◆ Exercise requirements ◆
Which lines of the records contain the string "madalya"? Return each of those lines, and treat uppercase and lowercase letters as different.

[Source data — start]

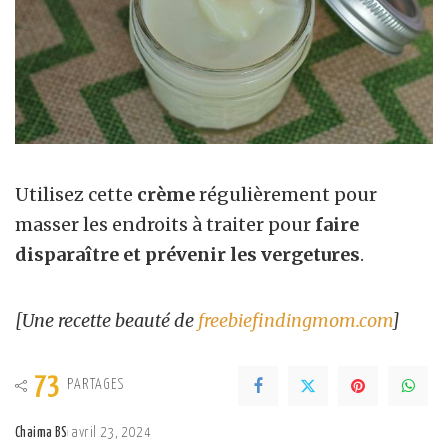
Utilisez cette
crème
régulièrement pour
masser les endroits à traiter pour
faire
disparaître et prévenir les vergetures
.
[Une recette beauté de
freebiefindingmom.com
]
73
PARTAGES
Chaima BS
avril 23, 2024
Posted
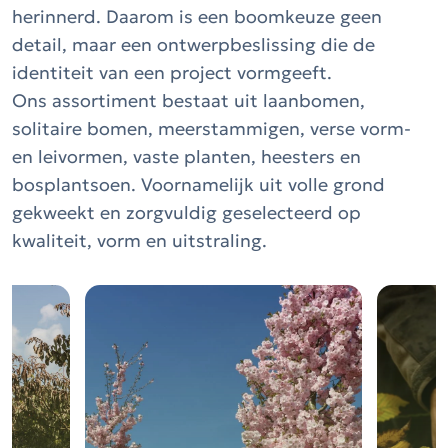
herinnerd. Daarom is een boomkeuze geen
detail, maar een ontwerpbeslissing die de
identiteit van een project vormgeeft.
Ons assortiment bestaat uit laanbomen,
solitaire bomen, meerstammigen, verse vorm-
en leivormen, vaste planten, heesters en
bosplantsoen. Voornamelijk uit volle grond
gekweekt en zorgvuldig geselecteerd op
kwaliteit, vorm en uitstraling.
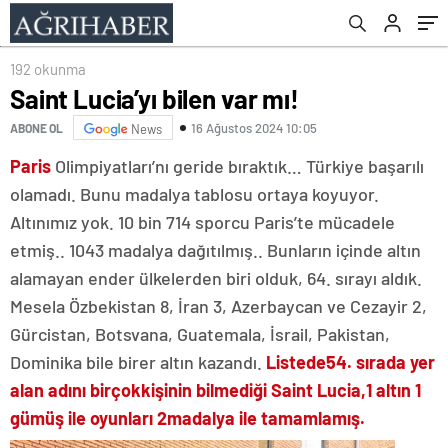
192 okunma
Saint Lucia’yı bilen var mı!
16 Ağustos 2024 10:05
ABONE OL
News
Paris
Olimpiyatları’nı geride bıraktık… Türkiye başarılı
olamadı. Bunu madalya tablosu ortaya koyuyor.
Altınımız yok. 10 bin 714 sporcu Paris’te mücadele
etmiş.. 1043 madalya dağıtılmış.. Bunların içinde altın
alamayan ender ülkelerden biri olduk, 64. sırayı aldık.
Mesela Özbekistan 8, İran 3, Azerbaycan ve Cezayir 2,
Gürcistan, Botsvana, Guatemala, İsrail, Pakistan,
Dominika bile birer altın kazandı.
Lis
tede
54. sırada yer
alan adını birçok
kişinin bilmediği Saint Lucia,
1 altın 1
gümüş ile oyunları 2
madalya ile tamamlamış.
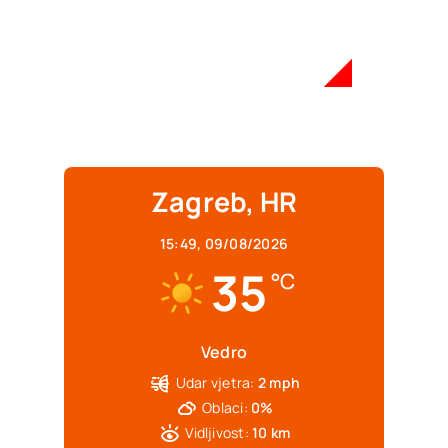
Zagreb, HR
15:49,
09/08/2026
35
°C
Vedro
Udar vjetra:
2 mph
Oblaci:
0%
Vidljivost:
10 km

[Source data — finish]

◆ Expected answer ◆
olamadı. Bunu madalya tablosu ortaya koyuyor.
etmiş.. 1043 madalya dağıtılmış.. Bunların içinde altın
madalya ile tamamlamış.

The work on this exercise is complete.